Problem requirements - Please set down the records exactly, keeping every line.

Records drawn from a dataset:
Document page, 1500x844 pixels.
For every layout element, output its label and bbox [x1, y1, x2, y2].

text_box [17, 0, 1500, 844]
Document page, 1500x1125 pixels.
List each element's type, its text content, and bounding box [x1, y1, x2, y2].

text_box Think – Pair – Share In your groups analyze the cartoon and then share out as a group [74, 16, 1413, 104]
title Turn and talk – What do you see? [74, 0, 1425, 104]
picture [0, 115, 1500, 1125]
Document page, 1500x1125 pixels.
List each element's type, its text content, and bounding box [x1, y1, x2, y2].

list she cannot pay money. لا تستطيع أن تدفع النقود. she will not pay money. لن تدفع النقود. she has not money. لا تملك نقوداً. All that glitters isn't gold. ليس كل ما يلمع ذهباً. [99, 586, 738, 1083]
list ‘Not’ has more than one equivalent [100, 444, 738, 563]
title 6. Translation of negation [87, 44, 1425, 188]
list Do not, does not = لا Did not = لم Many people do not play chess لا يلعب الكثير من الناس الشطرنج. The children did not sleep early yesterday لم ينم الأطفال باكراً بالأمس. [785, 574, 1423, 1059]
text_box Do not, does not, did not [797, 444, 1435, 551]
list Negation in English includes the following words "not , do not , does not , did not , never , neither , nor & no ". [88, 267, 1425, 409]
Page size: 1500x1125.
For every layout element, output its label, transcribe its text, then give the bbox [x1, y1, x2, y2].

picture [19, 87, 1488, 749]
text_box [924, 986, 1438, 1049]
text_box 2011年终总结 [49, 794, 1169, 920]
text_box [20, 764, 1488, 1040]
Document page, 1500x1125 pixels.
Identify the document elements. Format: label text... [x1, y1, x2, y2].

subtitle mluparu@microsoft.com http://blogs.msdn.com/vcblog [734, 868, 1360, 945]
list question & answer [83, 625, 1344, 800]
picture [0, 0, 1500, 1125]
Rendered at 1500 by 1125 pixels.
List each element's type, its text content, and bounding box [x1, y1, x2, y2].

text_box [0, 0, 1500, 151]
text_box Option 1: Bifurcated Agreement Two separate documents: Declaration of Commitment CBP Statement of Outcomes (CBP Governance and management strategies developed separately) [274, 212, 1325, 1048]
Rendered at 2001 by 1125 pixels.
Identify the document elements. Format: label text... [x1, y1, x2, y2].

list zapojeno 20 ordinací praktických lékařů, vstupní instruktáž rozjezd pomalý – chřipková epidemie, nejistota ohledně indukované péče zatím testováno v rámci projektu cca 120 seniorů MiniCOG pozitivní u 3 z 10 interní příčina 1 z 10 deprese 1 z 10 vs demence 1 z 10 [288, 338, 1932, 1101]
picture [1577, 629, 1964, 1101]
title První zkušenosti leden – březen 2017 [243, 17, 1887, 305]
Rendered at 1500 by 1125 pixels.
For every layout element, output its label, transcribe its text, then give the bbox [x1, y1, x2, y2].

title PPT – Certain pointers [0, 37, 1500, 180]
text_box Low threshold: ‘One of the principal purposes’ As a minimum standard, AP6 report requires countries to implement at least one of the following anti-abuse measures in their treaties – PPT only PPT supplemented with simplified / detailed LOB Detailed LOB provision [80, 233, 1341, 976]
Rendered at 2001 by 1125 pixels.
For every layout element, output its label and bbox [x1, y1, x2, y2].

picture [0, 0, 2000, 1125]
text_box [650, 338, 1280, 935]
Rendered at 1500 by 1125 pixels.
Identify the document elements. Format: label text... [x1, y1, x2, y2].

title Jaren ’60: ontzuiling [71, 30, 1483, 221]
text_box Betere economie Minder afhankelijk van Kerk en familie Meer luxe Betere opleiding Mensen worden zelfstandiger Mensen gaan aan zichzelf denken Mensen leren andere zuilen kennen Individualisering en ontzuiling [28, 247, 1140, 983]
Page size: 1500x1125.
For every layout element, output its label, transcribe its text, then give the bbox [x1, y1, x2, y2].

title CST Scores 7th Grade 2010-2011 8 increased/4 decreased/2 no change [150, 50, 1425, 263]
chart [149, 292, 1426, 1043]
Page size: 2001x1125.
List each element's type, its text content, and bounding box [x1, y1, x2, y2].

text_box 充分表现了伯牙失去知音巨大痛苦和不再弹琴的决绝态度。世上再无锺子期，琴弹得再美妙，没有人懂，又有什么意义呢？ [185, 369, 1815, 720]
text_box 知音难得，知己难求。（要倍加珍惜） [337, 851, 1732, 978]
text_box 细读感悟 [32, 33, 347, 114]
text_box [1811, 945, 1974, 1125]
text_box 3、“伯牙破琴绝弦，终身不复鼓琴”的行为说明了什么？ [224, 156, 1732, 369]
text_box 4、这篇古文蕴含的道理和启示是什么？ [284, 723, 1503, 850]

Answer to the exercise -
Document page, 1500x844 pixels.
For every layout element, output its label and bbox [x1, y1, x2, y2].

text_box [17, 0, 1500, 844]
Document page, 1500x1125 pixels.
List each element's type, its text content, and bounding box [x1, y1, x2, y2].

text_box Think – Pair – Share In your groups analyze the cartoon and then share out as a group [74, 16, 1413, 104]
title Turn and talk – What do you see? [74, 0, 1425, 104]
picture [0, 115, 1500, 1125]
Document page, 1500x1125 pixels.
List each element's type, its text content, and bounding box [x1, y1, x2, y2].

list she cannot pay money. لا تستطيع أن تدفع النقود. she will not pay money. لن تدفع النقود. she has not money. لا تملك نقوداً. All that glitters isn't gold. ليس كل ما يلمع ذهباً. [99, 586, 738, 1083]
list ‘Not’ has more than one equivalent [100, 444, 738, 563]
title 6. Translation of negation [87, 44, 1425, 188]
list Do not, does not = لا Did not = لم Many people do not play chess لا يلعب الكثير من الناس الشطرنج. The children did not sleep early yesterday لم ينم الأطفال باكراً بالأمس. [785, 574, 1423, 1059]
text_box Do not, does not, did not [797, 444, 1435, 551]
list Negation in English includes the following words "not , do not , does not , did not , never , neither , nor & no ". [88, 267, 1425, 409]
Page size: 1500x1125.
For every layout element, output its label, transcribe its text, then give the bbox [x1, y1, x2, y2].

picture [19, 87, 1488, 749]
text_box [924, 986, 1438, 1049]
text_box 2011年终总结 [49, 794, 1169, 920]
text_box [20, 764, 1488, 1040]
Document page, 1500x1125 pixels.
Identify the document elements. Format: label text... [x1, y1, x2, y2].

subtitle mluparu@microsoft.com http://blogs.msdn.com/vcblog [734, 868, 1360, 945]
list question & answer [83, 625, 1344, 800]
picture [0, 0, 1500, 1125]
Rendered at 1500 by 1125 pixels.
List each element's type, its text content, and bounding box [x1, y1, x2, y2].

text_box [0, 0, 1500, 151]
text_box Option 1: Bifurcated Agreement Two separate documents: Declaration of Commitment CBP Statement of Outcomes (CBP Governance and management strategies developed separately) [274, 212, 1325, 1048]
Rendered at 2001 by 1125 pixels.
Identify the document elements. Format: label text... [x1, y1, x2, y2].

list zapojeno 20 ordinací praktických lékařů, vstupní instruktáž rozjezd pomalý – chřipková epidemie, nejistota ohledně indukované péče zatím testováno v rámci projektu cca 120 seniorů MiniCOG pozitivní u 3 z 10 interní příčina 1 z 10 deprese 1 z 10 vs demence 1 z 10 [288, 338, 1932, 1101]
picture [1577, 629, 1964, 1101]
title První zkušenosti leden – březen 2017 [243, 17, 1887, 305]
Rendered at 1500 by 1125 pixels.
For every layout element, output its label, transcribe its text, then give the bbox [x1, y1, x2, y2].

title PPT – Certain pointers [0, 37, 1500, 180]
text_box Low threshold: ‘One of the principal purposes’ As a minimum standard, AP6 report requires countries to implement at least one of the following anti-abuse measures in their treaties – PPT only PPT supplemented with simplified / detailed LOB Detailed LOB provision [80, 233, 1341, 976]
Rendered at 2001 by 1125 pixels.
For every layout element, output its label and bbox [x1, y1, x2, y2].

picture [0, 0, 2000, 1125]
text_box [650, 338, 1280, 935]
Rendered at 1500 by 1125 pixels.
Identify the document elements. Format: label text... [x1, y1, x2, y2].

title Jaren ’60: ontzuiling [71, 30, 1483, 221]
text_box Betere economie Minder afhankelijk van Kerk en familie Meer luxe Betere opleiding Mensen worden zelfstandiger Mensen gaan aan zichzelf denken Mensen leren andere zuilen kennen Individualisering en ontzuiling [28, 247, 1140, 983]
Page size: 1500x1125.
For every layout element, output its label, transcribe its text, then give the bbox [x1, y1, x2, y2].

title CST Scores 7th Grade 2010-2011 8 increased/4 decreased/2 no change [150, 50, 1425, 263]
chart [149, 292, 1426, 1043]
Page size: 2001x1125.
List each element's type, its text content, and bounding box [x1, y1, x2, y2].

text_box 充分表现了伯牙失去知音巨大痛苦和不再弹琴的决绝态度。世上再无锺子期，琴弹得再美妙，没有人懂，又有什么意义呢？ [185, 369, 1815, 720]
text_box 知音难得，知己难求。（要倍加珍惜） [337, 851, 1732, 978]
text_box 细读感悟 [32, 33, 347, 114]
text_box [1811, 945, 1974, 1125]
text_box 3、“伯牙破琴绝弦，终身不复鼓琴”的行为说明了什么？ [224, 156, 1732, 369]
text_box 4、这篇古文蕴含的道理和启示是什么？ [284, 723, 1503, 850]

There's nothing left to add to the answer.